Plaintiff’s complaint was filed in January 2020, and the initial scheduling order
contemplated that all experts be named by December 2020, completion of discovery by January
2021, and trial in May 2021. The scheduling order dates were amended twice, extending the time
for naming experts to March 2021, completion of discovery to April 2021, and trial to September
2021. Hospital defendants’ dispositive motion was heard in July 2021, when the case had been
pending for more than a year and less than three months remained before trial. Defendants’ motion
was not a challenge to plaintiff’s affidavit of merit, but rather plaintiff’s anticipated trial proofs.
At this stage, a reasonable belief regarding Dr. Nirgiotis’s qualifications was no longer sufficient
to avoid dismissal. See Grossman, 470 Mich at 599 (explaining that counsel’s reasonable belief
regarding an expert’s qualification does not control whether the expert can testify at trial).
We affirm the trial court’s order denying defendants’ motion to the extent it denied
summary disposition on the basis of a question of fact regarding ostensible agency. However,
because plaintiff’s standard-of-care expert was not qualified to testify against Dr. Abbassi, we
reverse the trial court’s order as it relates to claims arising from Dr. Abbassi’s treatment and
remand for further proceedings consistent with this opinion.
Affirmed in part, reversed in part, and remanded. We do not retain jurisdiction. Neither
party having fully prevailed, no costs may be taxed.

[Page images and extracted text]
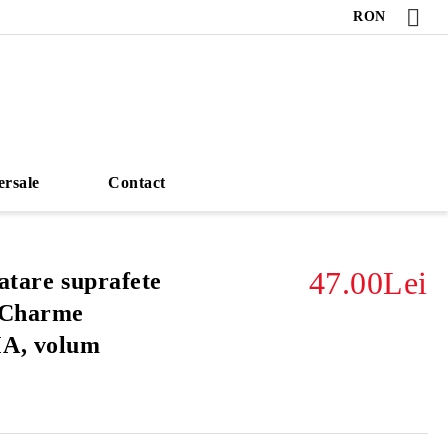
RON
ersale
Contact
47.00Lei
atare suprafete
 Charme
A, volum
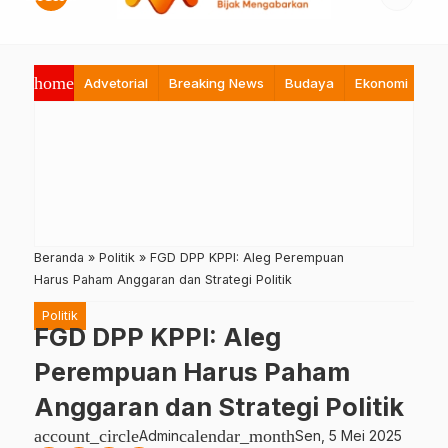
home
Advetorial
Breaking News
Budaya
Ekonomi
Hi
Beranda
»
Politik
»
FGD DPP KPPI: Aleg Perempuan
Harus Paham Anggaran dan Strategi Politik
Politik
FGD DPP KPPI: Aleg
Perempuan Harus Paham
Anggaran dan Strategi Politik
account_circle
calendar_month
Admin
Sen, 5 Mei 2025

---

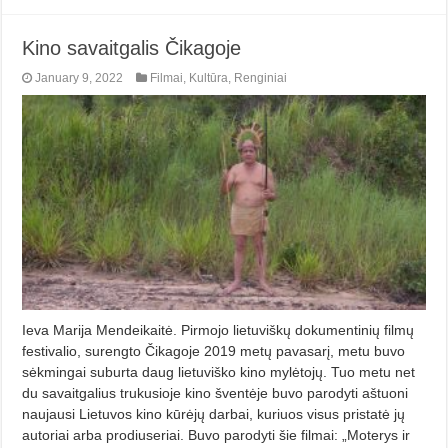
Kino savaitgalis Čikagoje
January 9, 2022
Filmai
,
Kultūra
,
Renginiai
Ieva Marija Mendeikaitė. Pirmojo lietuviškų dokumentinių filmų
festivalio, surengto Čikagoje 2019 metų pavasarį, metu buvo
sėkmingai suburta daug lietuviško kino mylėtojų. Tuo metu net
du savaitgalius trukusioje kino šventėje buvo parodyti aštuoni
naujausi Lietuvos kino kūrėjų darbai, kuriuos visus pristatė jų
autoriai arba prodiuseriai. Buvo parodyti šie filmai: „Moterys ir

* * *

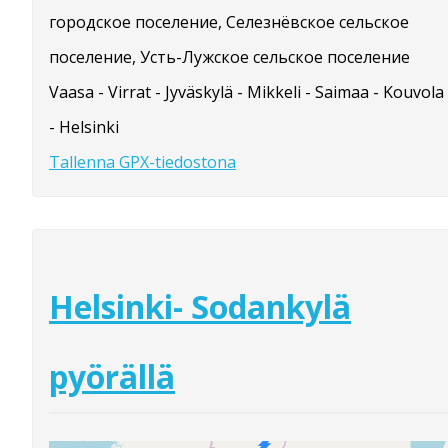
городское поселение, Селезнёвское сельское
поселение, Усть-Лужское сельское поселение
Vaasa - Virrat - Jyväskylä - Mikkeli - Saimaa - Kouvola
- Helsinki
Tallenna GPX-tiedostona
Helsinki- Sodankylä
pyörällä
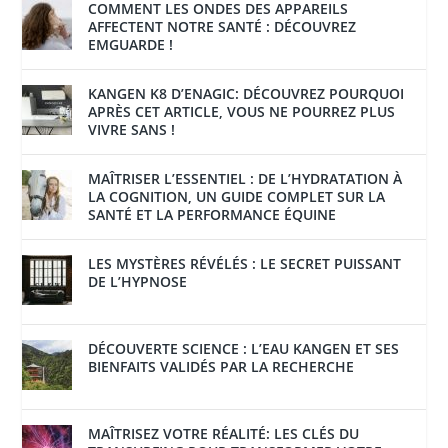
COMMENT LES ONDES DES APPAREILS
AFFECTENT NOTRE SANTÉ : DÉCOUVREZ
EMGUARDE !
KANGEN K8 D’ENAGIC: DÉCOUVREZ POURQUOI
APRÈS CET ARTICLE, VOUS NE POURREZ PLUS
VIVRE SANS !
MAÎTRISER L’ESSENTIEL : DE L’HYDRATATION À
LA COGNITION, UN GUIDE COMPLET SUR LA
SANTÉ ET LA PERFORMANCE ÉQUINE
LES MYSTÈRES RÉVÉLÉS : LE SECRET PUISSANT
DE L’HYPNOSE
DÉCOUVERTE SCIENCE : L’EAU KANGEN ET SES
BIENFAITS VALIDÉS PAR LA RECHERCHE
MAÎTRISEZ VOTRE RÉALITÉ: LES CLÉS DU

Exercise set:
[1] In the court opinion excerpt, condense the paragraph beginning "We affirm the trial court's order" into a shorter version that keeps its main facts.
[2] Edit the court opinion excerpt by giving the part that opens with "Plaintiff’s complaint was" and closes with "anticipated trial proofs." again, with "amended" replaced by "revised".

Results by task:
[1] The court affirms the denial of defendants' motion insofar as it rested on a question of fact about ostensible agency. Because plaintiff's standard-of-care expert was not qualified to testify against Dr. Abbassi, the court reverses the order as to claims arising from Dr. Abbassi's treatment and remands for further proceedings consistent with the opinion.

[2]
Plaintiff’s complaint was filed in January 2020, and the initial scheduling order
contemplated that all experts be named by December 2020, completion of discovery by January
2021, and trial in May 2021. The scheduling order dates were revised twice, extending the time
for naming experts to March 2021, completion of discovery to April 2021, and trial to September
2021. Hospital defendants’ dispositive motion was heard in July 2021, when the case had been
pending for more than a year and less than three months remained before trial. Defendants’ motion
was not a challenge to plaintiff’s affidavit of merit, but rather plaintiff’s anticipated trial proofs.